Il futuro del Real Estate non è costruire, ma Riqualificare. La strategia del Retrofit Sostenibile.

By 27/01/2026Asset Management, Retrofit4 minuti di lettura
SMR LAB retrofit sostenibile riqualificazione edifici esistenti

Quando si parla di edilizia sostenibile e certificazioni LEED, l’immaginario collettivo corre subito ai nuovi skyline di Milano, ai grattacieli di vetro e acciaio di CityLife o Porta Nuova. Edifici nati “nativi digitali” e “nativi green”.

Tuttavia, guardando i dati, appare chiaro che la vera partita della transizione ecologica non si gioca lì. C’è un “elefante nella stanza” che il settore Real Estate non può più ignorare: il patrimonio esistente.

Secondo le stime più accreditate, circa l’80% degli edifici che abiteremo nel 2050 è già stato costruito.
In un Paese come l’Italia, caratterizzato da un parco immobiliare storico ma energeticamente obsoleto, la sostenibilità non si vince col cemento nuovo, ma con la rigenerazione intelligente di quello vecchio.

In SMR LAB chiamiamo questo approccio Sustainable Retrofit. Non è solo un atto di responsabilità ambientale, ma una precisa strategia di risk management finanziario.

Il rischio finanziario: evitare lo “Stranded Asset”

Per un investitore o un asset manager, il rischio maggiore oggi non è il costo della ristrutturazione, ma il costo dell’inazione.
Le normative europee (Direttiva EPBD “Case Green”, Tassonomia UE) stanno stringendo le maglie. Un edificio energivoro, con impianti datati e basse performance di comfort, è destinato a diventare presto un Stranded Asset: un bene “incagliato”, svalutato dal mercato, difficile da affittare a tenant di pregio e impossibile da vendere senza applicare un pesante Brown Discount.

Al contrario, riqualificare significa accedere al Green Premium: valori di locazione e di vendita più alti e maggiore liquidità dell’asset.

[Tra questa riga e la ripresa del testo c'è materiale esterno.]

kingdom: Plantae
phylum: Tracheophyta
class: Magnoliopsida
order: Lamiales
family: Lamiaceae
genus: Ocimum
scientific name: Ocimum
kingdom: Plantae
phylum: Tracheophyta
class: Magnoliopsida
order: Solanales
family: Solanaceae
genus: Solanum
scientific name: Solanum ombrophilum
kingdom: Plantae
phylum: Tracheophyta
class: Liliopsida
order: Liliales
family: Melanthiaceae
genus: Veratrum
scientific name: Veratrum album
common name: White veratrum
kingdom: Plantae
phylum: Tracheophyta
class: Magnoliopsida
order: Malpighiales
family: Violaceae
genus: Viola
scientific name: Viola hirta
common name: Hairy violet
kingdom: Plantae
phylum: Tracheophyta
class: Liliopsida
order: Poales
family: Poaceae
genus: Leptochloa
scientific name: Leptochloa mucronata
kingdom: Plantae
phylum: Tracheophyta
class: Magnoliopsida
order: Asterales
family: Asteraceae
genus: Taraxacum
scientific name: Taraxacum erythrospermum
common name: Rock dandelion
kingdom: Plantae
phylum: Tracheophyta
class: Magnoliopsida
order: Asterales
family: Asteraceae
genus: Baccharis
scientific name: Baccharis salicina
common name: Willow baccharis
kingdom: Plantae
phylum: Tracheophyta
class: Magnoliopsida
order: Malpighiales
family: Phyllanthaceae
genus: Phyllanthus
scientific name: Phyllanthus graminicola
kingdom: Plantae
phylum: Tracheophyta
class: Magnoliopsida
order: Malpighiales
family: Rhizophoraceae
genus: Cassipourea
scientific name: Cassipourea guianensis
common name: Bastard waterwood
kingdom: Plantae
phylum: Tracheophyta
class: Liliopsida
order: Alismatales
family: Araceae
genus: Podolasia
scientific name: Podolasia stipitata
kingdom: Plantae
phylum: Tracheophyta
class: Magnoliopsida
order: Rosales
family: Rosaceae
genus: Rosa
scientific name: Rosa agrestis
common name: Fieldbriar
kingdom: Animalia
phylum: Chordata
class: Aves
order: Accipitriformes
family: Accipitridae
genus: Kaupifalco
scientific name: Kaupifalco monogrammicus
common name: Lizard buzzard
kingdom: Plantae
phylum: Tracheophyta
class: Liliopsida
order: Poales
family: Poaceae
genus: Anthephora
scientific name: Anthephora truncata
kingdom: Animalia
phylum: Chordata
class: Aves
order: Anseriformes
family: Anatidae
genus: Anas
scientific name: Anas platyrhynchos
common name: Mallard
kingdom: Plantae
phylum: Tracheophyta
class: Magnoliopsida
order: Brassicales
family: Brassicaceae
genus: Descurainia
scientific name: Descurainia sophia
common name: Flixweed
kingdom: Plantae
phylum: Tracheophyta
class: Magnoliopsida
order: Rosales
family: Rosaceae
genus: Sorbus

Perché il Retrofit vince sul Nuovo (Dati alla mano)

Riqualificare l’esistente presenta vantaggi tecnici ed economici che spesso superano la demolizione e ricostruzione:

  1. Embodied Carbon: Il vero impatto zero

Costruire un edificio nuovo richiede una quantità enorme di energia e CO2 per produrre cemento, acciaio e vetro (il cosiddetto Embodied Carbon).
L’edificio più sostenibile è quello che è già stato costruito. Mantenere la struttura esistente (core & shell) e intervenire solo su impianti e involucro permette di risparmiare fino al 50-70% di emissioni di carbonio rispetto a una nuova costruzione. È l’essenza dell’economia circolare applicata all’edilizia.

  1. LEED O+M: La road-map per l’esistente

Molti pensano che le certificazioni siano solo per il nuovo (LEED BD+C). Esiste invece un protocollo specifico, LEED O+M (Operations and Maintenance), o BREEAM In-Use, pensati proprio per misurare e migliorare le performance degli edifici esistenti.
Questi protocolli non chiedono l’impossibile, ma tracciano un percorso di miglioramento continuo su gestione energetica, qualità dell’aria e politica degli acquisti, rendendo “certificabile” anche un palazzo degli anni ’60.

  1. Time-to-Market e Finanza

Ottenere permessi per costruire ex-novo in Italia è un percorso a ostacoli burocratico. Il recupero dell’esistente beneficia spesso di iter semplificati e di incentivi fiscali (Sismabonus, Ecobonus, fondi PNRR per la rigenerazione urbana). Inoltre, le banche sono sempre più propense a finanziare Capex destinati al miglioramento della classe energetica per rientrare nei loro obiettivi di portafoglio Green.

L’approccio SMR: Diagnosi prima della Cura

Come si affronta un retrofit? Non partendo dal cappotto termico, ma dai dati.
In SMR LAB applichiamo una metodologia di Due Diligence ESG tecnica:

  1. Analisi dello stato di fatto: Audit energetico dinamico e verifica impianti.
  2. Gap Analysis: Quanto siamo lontani dal target (es. LEED Gold o Tassonomia)?
  3. Scenario Planning: Simuliamo diversi interventi (dal light retrofit al deep renovation) valutando per ciascuno il ritorno sull’investimento (ROI) e l’impatto sul valore dell’asset.

Conclusioni

Costruire il nuovo è “facile”. La vera sfida ingegneristica – e la vera opportunità di business per il prossimo decennio – sta nel prendere ciò che abbiamo ereditato e traghettarlo nel futuro.
Non serve demolire la storia per costruire la sostenibilità. Serve aggiornarne il sistema operativo.